The results indicate that the degradation of the BESS significantly affects the operational cost of an MG, as the BESS remains a high-cost component. The estimated average degradation costs are 1.14 BRL/kWh for systems valued at BRL 1.5 million and 0.766 BRL/kWh for systems valued at BRL 1 million. Consequently, in the current configuration, the BESS tends to be underutilized, as its degradation cost often exceeds the benefits provided by net metering discounts, considering current energy tariffs and discount rates. However, it was observed that the BESS is utilized in scenarios where user self-consumption constraints are imposed. These constraints, which define the minimum self-consumption levels required, drive the strategic operation of the BESS at times that minimize MG operational costs while meeting self-consumption requirements.

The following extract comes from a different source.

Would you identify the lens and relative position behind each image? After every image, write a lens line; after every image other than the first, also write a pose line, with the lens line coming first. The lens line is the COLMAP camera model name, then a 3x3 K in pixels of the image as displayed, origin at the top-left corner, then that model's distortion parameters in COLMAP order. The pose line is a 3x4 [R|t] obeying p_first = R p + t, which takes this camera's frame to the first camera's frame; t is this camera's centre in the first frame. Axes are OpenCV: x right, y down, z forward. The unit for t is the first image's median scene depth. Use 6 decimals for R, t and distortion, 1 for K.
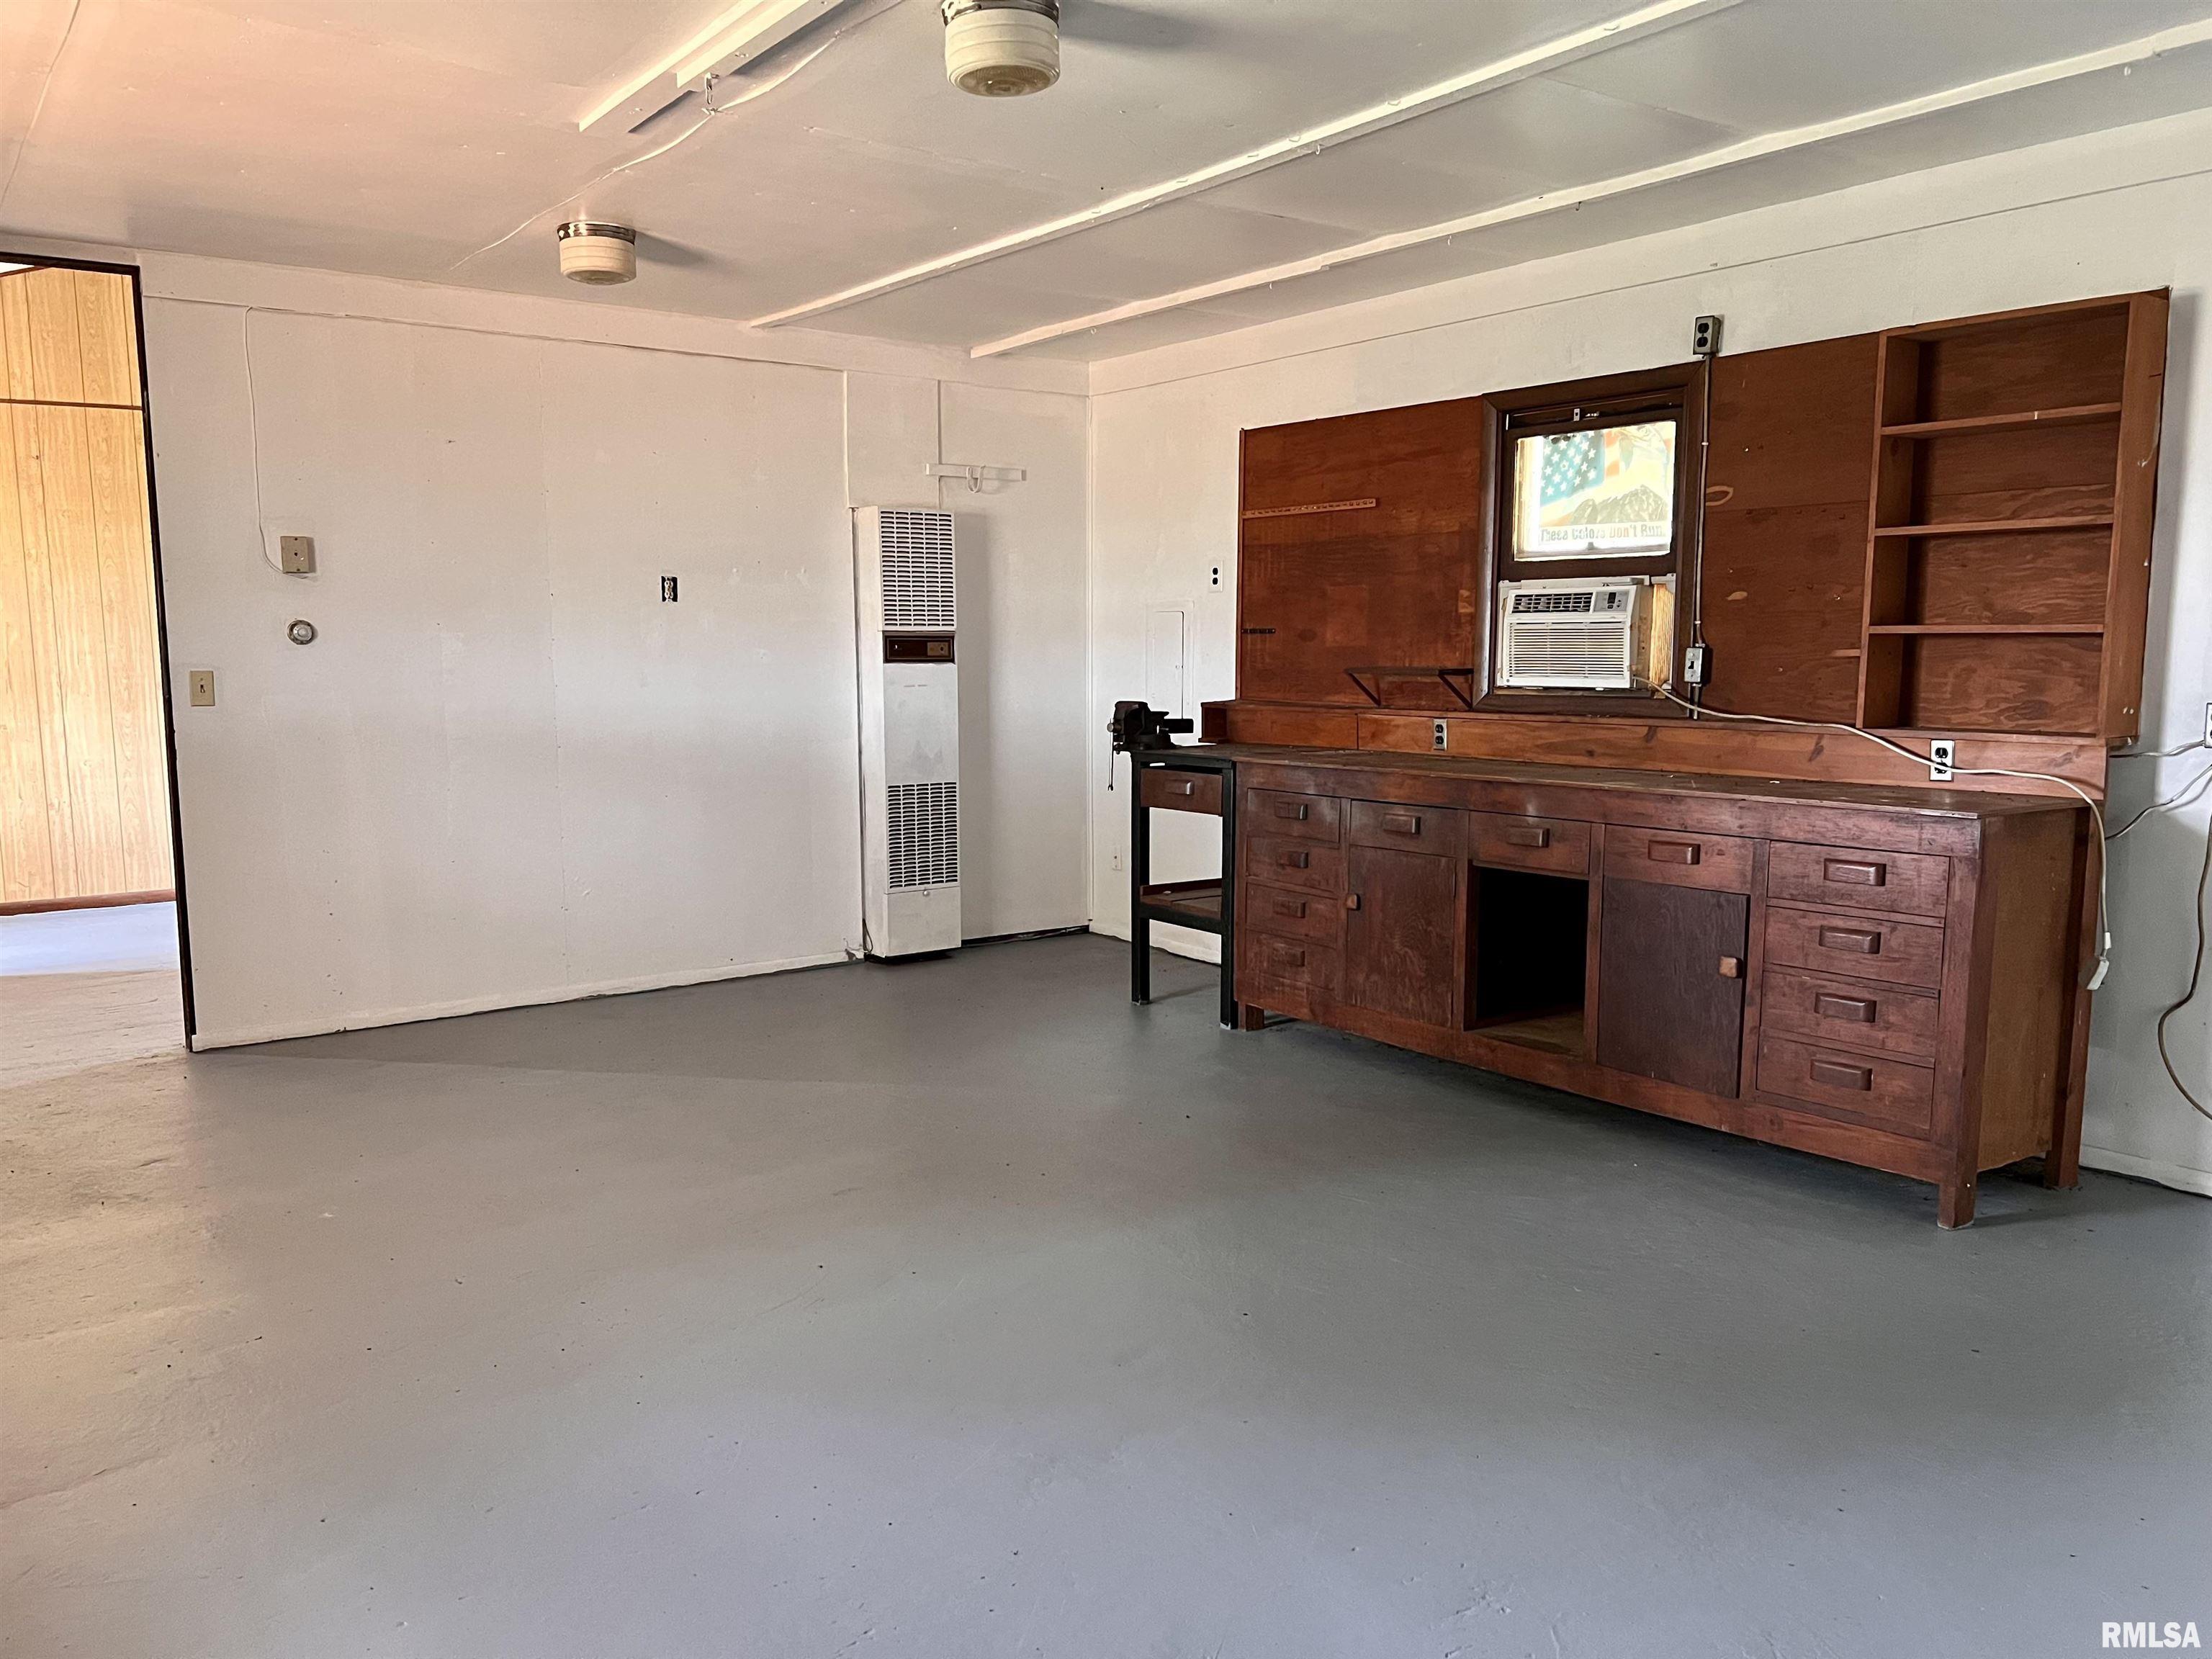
lens RADIAL K [[1631.9, 0, 1102.4], [0, 1631.9, 848.6], [0, 0, 1]] dist [0.000270, -0.007698]
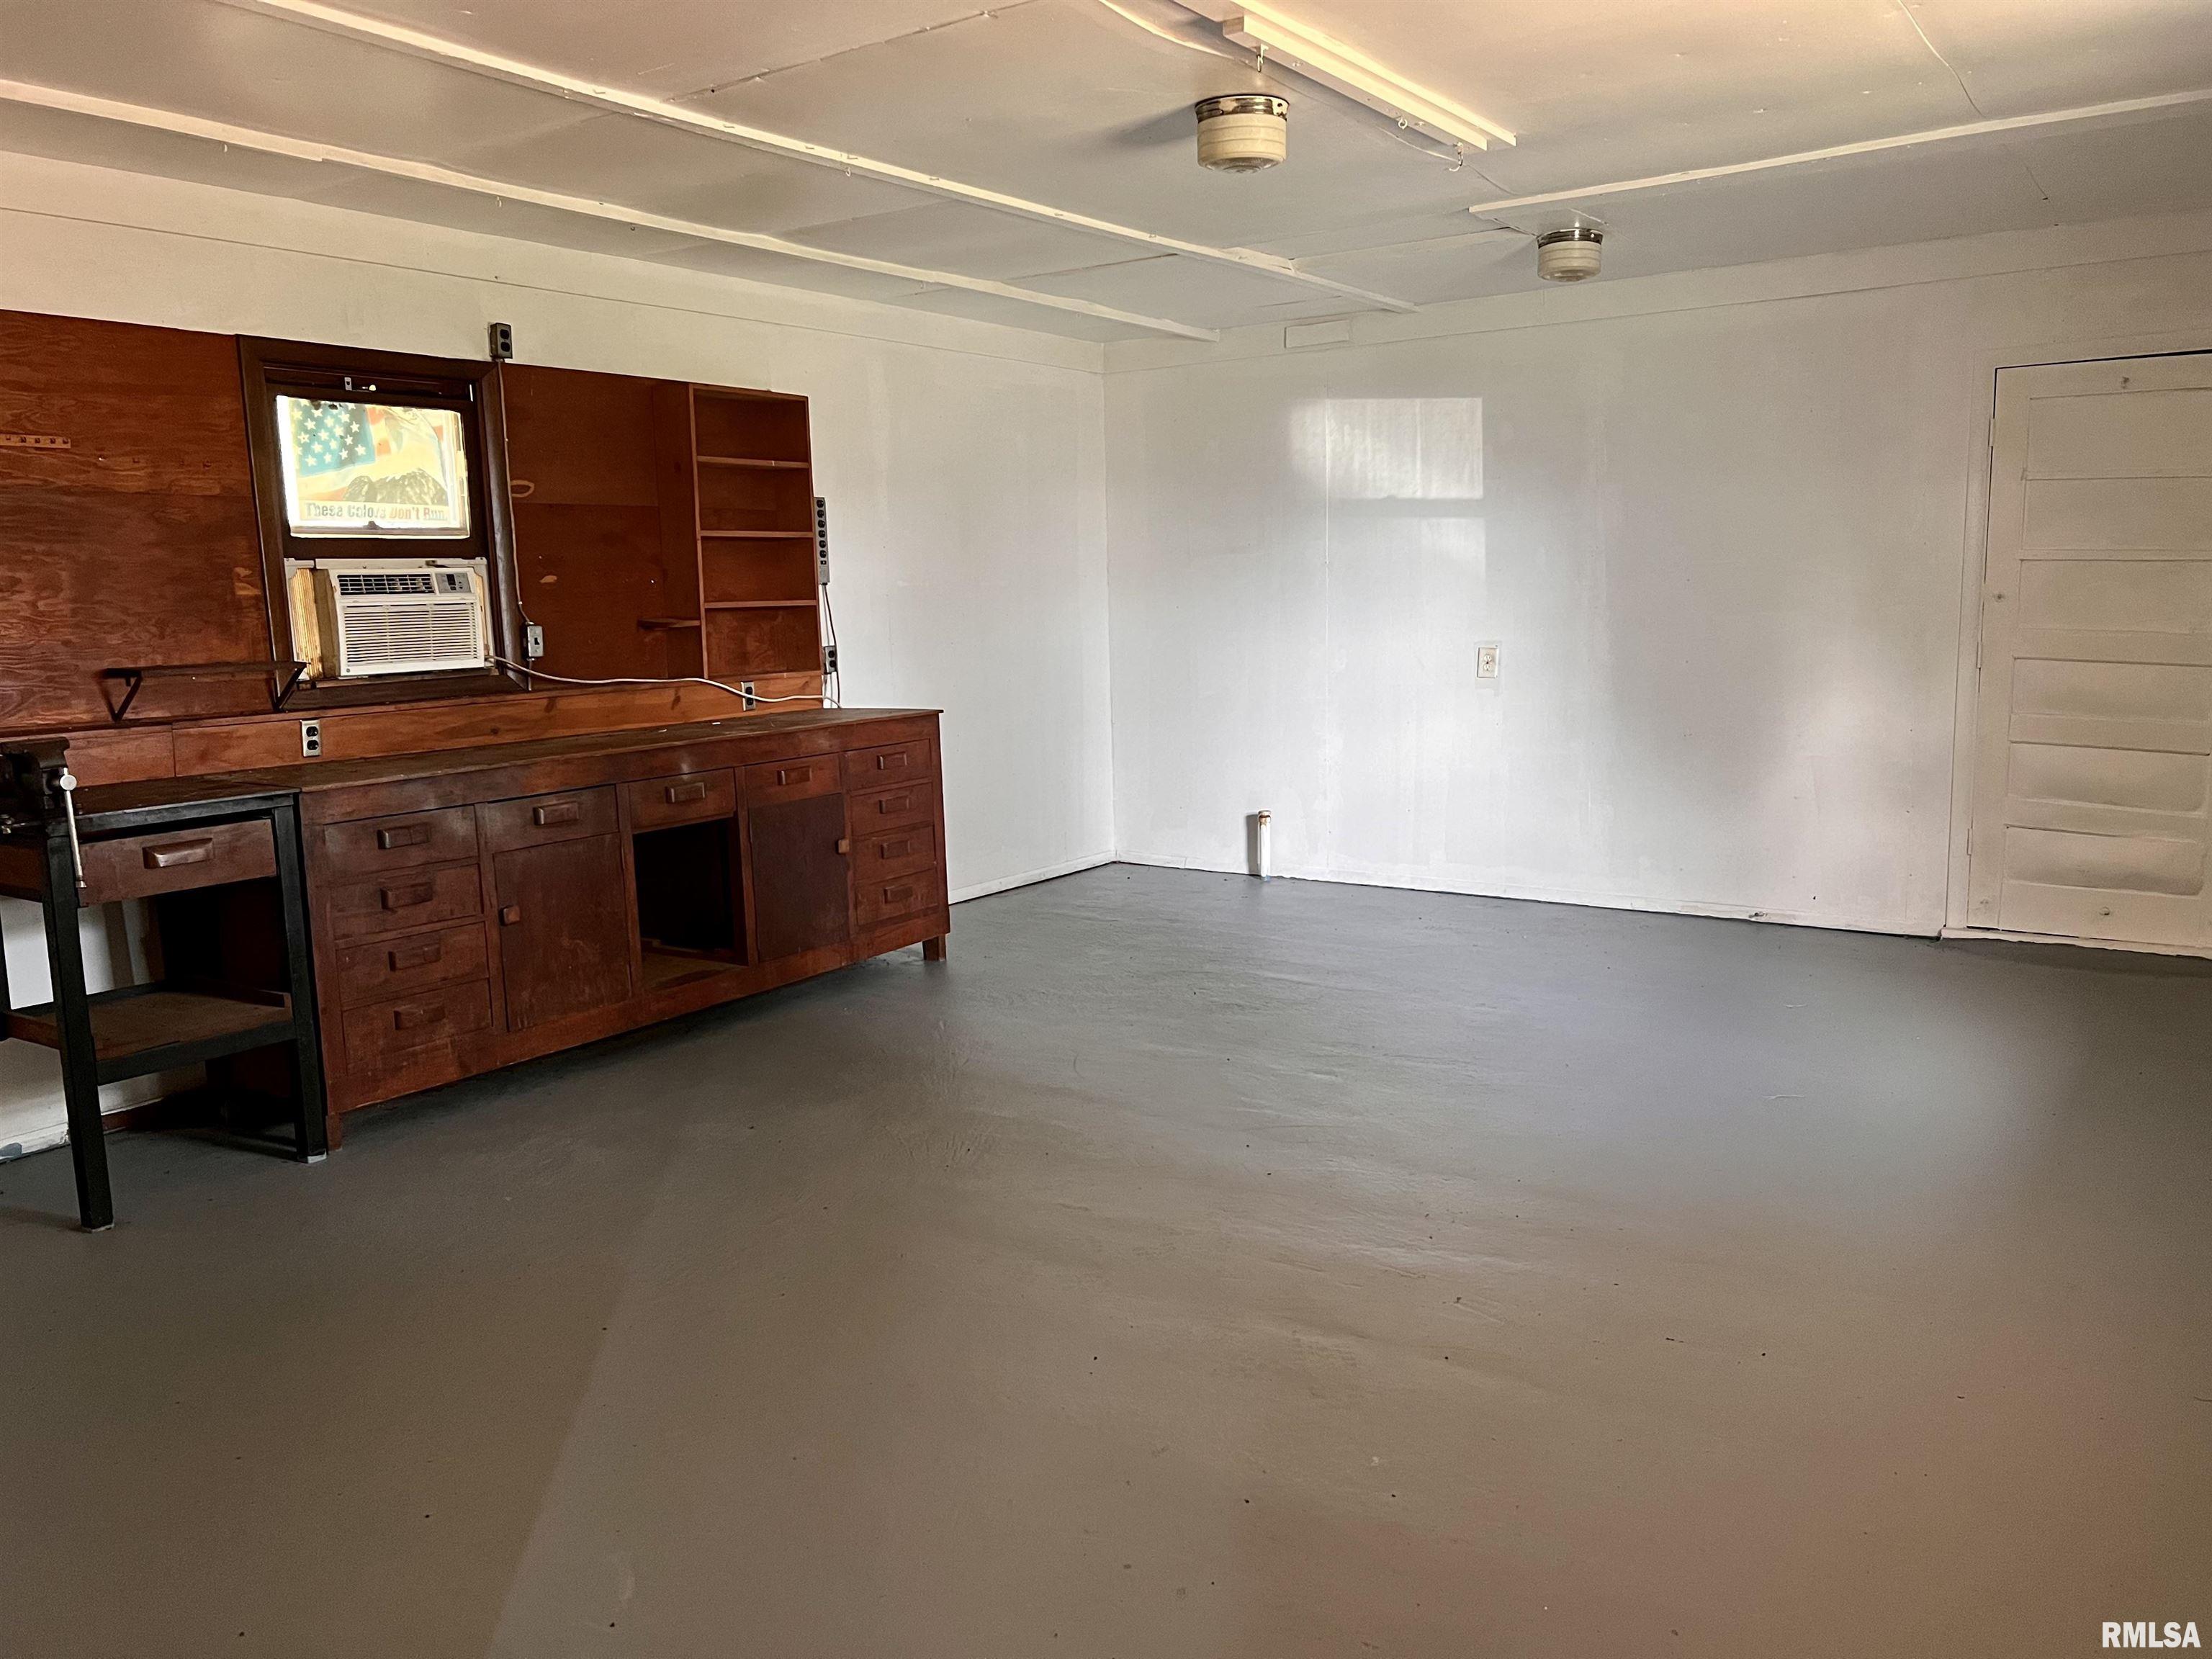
lens RADIAL K [[1631.9, 0, 1105.0], [0, 1631.9, 819.0], [0, 0, 1]] dist [0.000270, -0.007698]
pose [[-0.317805, -0.120215, 0.940504, -0.767822], [0.149041, 0.973265, 0.174765, -0.123608], [-0.936369, 0.195715, -0.291391, 0.928714]]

Future projections suggest that reducing BESS acquisition and operational costs, combined with rising energy tariffs and regulatory changes, such as total restrictions on excess energy injection into the grid or associated penalties, could enable the wider use of BESSs in the long term. Moreover, dynamic tariffs, such as peak-hour rates, have the potential to make BESS usage economically advantageous. An additional aspect identified was the energy conversion efficiency of the BESS, which, although relevant, may limit its economic attractiveness. Energy conversion losses negatively impact the competitiveness of BESSs compared to direct energy injection into the grid, for which such losses were not modeled in this study.

Based on the results obtained, several opportunities for future research have been identified. Among them is the incorporation of rule-based models to enable real-time MG operation control, allowing for the correction of deviations from planned models. Additionally, refining DER generation forecasting models and recharge estimation algorithms is suggested to be able to improve system accuracy and efficiency. Another relevant perspective is extending the MG dispatch programming horizon to weekly scales or shorter intervals, such as intra-hourly periods, to better capture the dynamic operational conditions of the system.